In 1853, Emily and Mary Edmonson attended the Young Ladies Preparatory School at Oberlin College in Ohio through the support of Rev. Beecher and his sister, Harriet Beecher Stowe. After her sister's death from tuberculosis at the age of 20, eighteen-year-old Emily returned to the Washington D.C. area and enrolled in the Normal School for Colored Girls in Washington, D.C. under the tutelage of Myrtilla Miner. The school trained young African-American women to become teachers.

By 1860, Emily was married. After living for many years in Sandy Spring, Maryland, Emily and her husband moved to Anacostia, where they became founding members of the Hillsdale community. Emily continued working in the abolitionist movement and maintained her relationship with her neighbor, Frederick Douglass.

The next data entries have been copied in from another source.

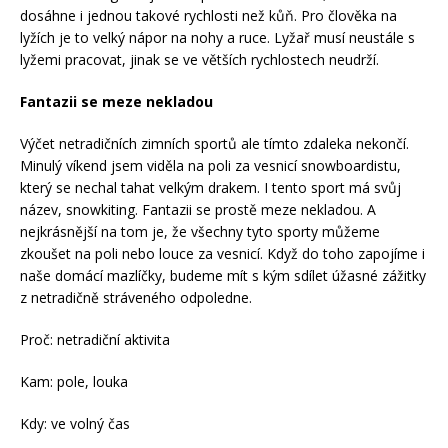
dosáhne i jednou takové rychlosti než kůň. Pro člověka na
lyžích je to velký nápor na nohy a ruce. Lyžař musí neustále s
lyžemi pracovat, jinak se ve větších rychlostech neudrží.
Fantazii se meze nekladou
Výčet netradičních zimních sportů ale tímto zdaleka nekončí.
Minulý víkend jsem viděla na poli za vesnicí snowboardistu,
který se nechal tahat velkým drakem. I tento sport má svůj
název, snowkiting. Fantazii se prostě meze nekladou. A
nejkrásnější na tom je, že všechny tyto sporty můžeme
zkoušet na poli nebo louce za vesnicí. Když do toho zapojíme i
naše domácí mazlíčky, budeme mít s kým sdílet úžasné zážitky
z netradičně stráveného odpoledne.
Proč: netradiční aktivita
Kam: pole, louka
Kdy: ve volný čas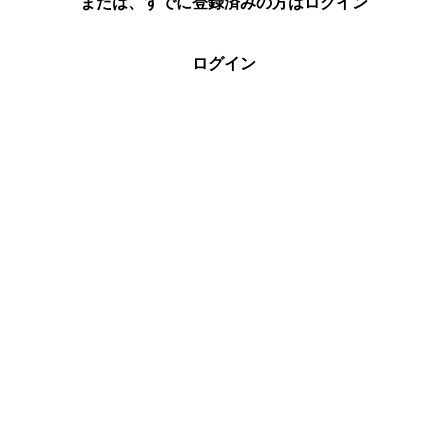
または、すでに登録済みの方はログイン
ログイン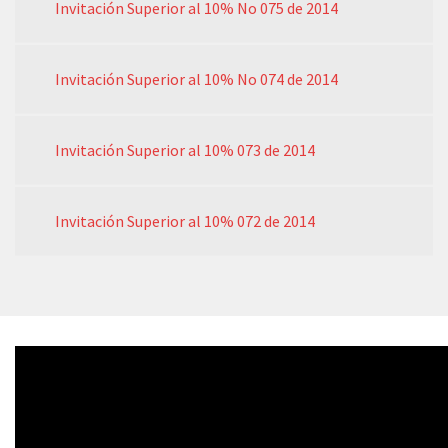
Invitación Superior al 10% No 075 de 2014
Invitación Superior al 10% No 074 de 2014
Invitación Superior al 10% 073 de 2014
Invitación Superior al 10% 072 de 2014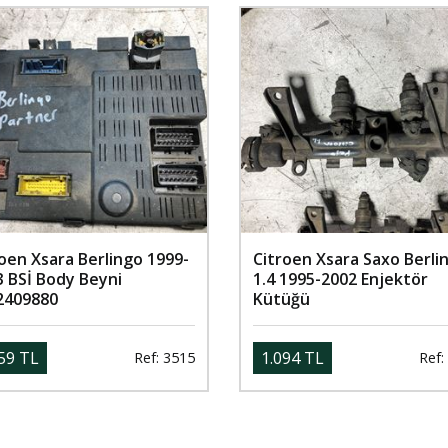
oen Xsara Berlingo 1999-
Citroen Xsara Saxo Berli
3 BSİ Body Beyni
1.4 1995-2002 Enjektör
2409880
Kütüğü
59 TL
1.094 TL
Ref: 3515
Ref: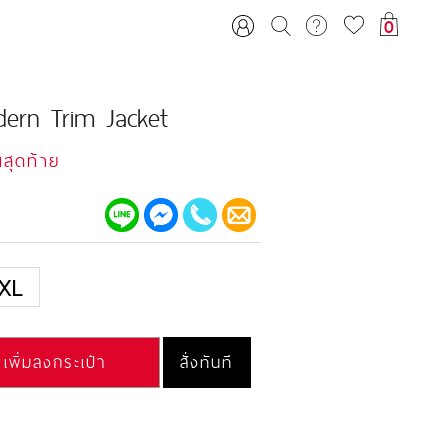
0
ern Trim Jacket
นสุดท้าย
XL
เพิ่มลงกระเป๋า
สั่งทันที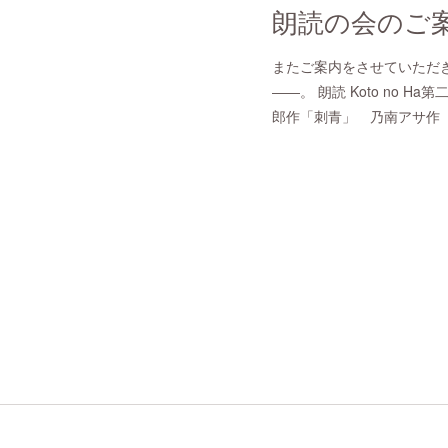
朗読の会のご
またご案内をさせていただ
――。 朗読 Koto no 
郎作「刺青」 乃南アサ作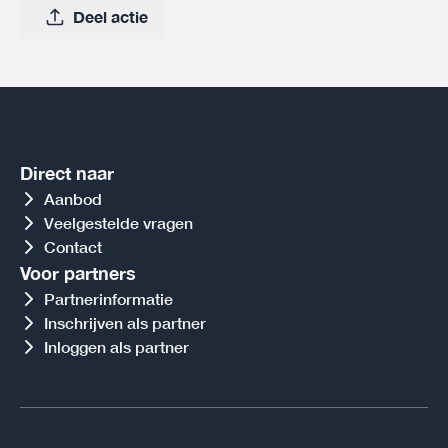
Deel actie
Direct naar
Aanbod
Veelgestelde vragen
Contact
Voor partners
Partnerinformatie
Inschrijven als partner
Inloggen als partner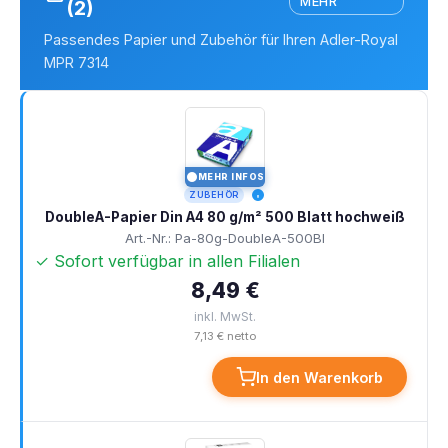
MEHR
(2)
Passendes Papier und Zubehör für Ihren Adler-Royal
MPR 7314
MEHR INFOS
I
ZUBEHÖR
DoubleA-Papier Din A4 80 g/m² 500 Blatt hochweiß
Art.-Nr.: Pa-80g-DoubleA-500Bl
✓ Sofort verfügbar in allen Filialen
8,49 €
inkl. MwSt.
7,13 € netto
In den Warenkorb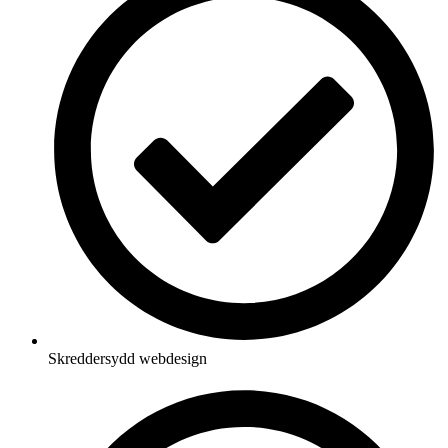
Skreddersydd webdesign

One of Emily's granddaughters is quoted as having written, "Grandma & Frederick Douglass were like sister and brother—great abolitionists. I sat on his knee in his office in the house that is now a museum in Anacostia where we were born." Emily Catherine Edmonson Fisher Johnson died on September 15, 1895.

Emily Edmonson persevered in the face of oppression and enslavement. Even after she was finally liberated from slavery she continued to work tirelessly for the cause of emancipation, often in the face of imminent danger. Without the work of people like Emily Edmonson, life in Maryland and the United States would not be what it is today.

Ms. Edmondson's story was highlighted in an article by Mary Kay Ricks in the February 17, 2002 Washington Post Magazine article, "A Passage to Freedom," and is documented in A Key to Uncle Tom's Cabin, by Harriet Beecher Stowe, author of Uncle Tom's Cabin, in 1852.